POLAROID

Un’istantanea sul frigorifero. Tenuta su da una calamita a forma di cactus. Scattata per caso. Mentre ti avvicinavi. Senza nemmeno guardare nel mirino. Senza metterti a fuoco. Senza chiederti un sorriso. A cosa sarebbe servito? Se ti fossi resa conto che eri finita nel centro dell’inquadratura, ti saresti girata. Come sempre. O ti saresti coperta il volto con le mani. “Non mi fotografare. Lo sai che vengo male in foto. Ti prego”. Quante volte me lo sono sentito dire? Fosse per te staresti sempre male! Stupida. Eri bellissima quella sera. Insolita. Misteriosa.
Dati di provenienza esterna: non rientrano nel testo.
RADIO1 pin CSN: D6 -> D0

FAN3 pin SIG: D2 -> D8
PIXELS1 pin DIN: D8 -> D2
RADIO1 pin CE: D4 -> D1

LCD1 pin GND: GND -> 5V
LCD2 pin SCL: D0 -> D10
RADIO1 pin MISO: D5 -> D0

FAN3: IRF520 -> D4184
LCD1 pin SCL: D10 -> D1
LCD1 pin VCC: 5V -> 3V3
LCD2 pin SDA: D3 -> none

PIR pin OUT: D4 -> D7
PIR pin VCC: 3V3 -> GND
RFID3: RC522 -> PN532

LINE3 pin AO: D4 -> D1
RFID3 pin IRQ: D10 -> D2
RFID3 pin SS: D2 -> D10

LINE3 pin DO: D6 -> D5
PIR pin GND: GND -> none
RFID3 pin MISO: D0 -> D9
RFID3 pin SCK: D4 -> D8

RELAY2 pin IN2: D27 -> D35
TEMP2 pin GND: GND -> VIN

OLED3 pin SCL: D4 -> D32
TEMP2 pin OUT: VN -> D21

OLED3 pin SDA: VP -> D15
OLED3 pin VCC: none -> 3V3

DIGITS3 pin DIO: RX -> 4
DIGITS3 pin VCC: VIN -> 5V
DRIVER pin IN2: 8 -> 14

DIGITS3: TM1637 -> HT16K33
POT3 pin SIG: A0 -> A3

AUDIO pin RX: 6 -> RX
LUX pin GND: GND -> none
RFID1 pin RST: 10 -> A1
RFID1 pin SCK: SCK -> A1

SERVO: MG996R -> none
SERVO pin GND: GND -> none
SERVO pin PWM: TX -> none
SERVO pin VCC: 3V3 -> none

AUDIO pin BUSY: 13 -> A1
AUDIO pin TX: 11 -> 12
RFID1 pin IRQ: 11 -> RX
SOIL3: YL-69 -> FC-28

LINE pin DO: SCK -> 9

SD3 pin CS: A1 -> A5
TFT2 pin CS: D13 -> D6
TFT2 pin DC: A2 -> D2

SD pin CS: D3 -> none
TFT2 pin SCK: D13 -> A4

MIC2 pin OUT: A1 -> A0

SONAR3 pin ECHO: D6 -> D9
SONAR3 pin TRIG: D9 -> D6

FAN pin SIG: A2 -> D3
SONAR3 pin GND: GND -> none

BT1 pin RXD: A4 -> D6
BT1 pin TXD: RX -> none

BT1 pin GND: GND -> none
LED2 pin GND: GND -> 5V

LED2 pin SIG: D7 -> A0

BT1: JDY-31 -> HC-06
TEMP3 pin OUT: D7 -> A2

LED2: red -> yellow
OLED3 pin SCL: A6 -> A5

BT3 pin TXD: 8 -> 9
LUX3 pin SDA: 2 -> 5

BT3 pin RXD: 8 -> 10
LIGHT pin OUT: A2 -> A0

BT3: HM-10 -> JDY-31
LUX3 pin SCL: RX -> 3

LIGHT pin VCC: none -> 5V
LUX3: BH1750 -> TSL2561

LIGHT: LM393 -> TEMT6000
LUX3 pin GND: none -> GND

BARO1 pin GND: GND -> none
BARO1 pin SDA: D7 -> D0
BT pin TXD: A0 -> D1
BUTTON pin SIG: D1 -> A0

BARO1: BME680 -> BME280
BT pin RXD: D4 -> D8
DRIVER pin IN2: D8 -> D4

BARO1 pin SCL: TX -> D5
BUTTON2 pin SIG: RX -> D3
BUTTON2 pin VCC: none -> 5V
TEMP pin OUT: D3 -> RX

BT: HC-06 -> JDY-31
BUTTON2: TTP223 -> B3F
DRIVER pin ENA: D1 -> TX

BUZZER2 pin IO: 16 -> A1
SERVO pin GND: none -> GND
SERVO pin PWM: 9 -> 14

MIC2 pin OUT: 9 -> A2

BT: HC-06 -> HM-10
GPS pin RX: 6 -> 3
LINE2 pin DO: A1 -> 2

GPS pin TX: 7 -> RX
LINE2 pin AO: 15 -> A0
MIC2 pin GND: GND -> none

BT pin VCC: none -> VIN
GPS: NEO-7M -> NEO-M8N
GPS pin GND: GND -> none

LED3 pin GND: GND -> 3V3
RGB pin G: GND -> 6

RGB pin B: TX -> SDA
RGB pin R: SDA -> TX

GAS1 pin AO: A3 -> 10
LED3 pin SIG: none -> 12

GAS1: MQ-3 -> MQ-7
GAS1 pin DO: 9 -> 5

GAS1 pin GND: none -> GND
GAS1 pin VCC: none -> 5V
La tua femminilità esaltata dall’abbigliamento maschile. Dovresti farlo più spesso. Vestirti da uomo. Serata a tema: il proibizionismo a New York negli anni venti. Mentre ti sedevi, spostando una sedia di legno dipinta di blu, la polaroid stampava quel frammento di tempo. Hai chiesto il menu. Ti ho passato quella foto. L’hai guardata. Con sorpresa. Infastidita. Hai detto “scemo”. Pausa. E poi “però, devo ammettere che è una bella fotografia”. Apro il frigo. Tiro fuori una bottiglia di aperitivo rosato. Ti raggiungo in veranda. Sei seduta su una poltrona di vimini. Sfogli una rivista. 18e45. Primi di ottobre. Un maglioncino leggero sulle spalle. La voce androgena di Greg Gonzalez concilia con il desiderio di ricavare, tra i tetti imbruniti della città, l’illusione di una terrazza a picco sulla costiera. Una straordinaria mezz’ora di vacanza al margine di un’ordinaria giornata di lavoro.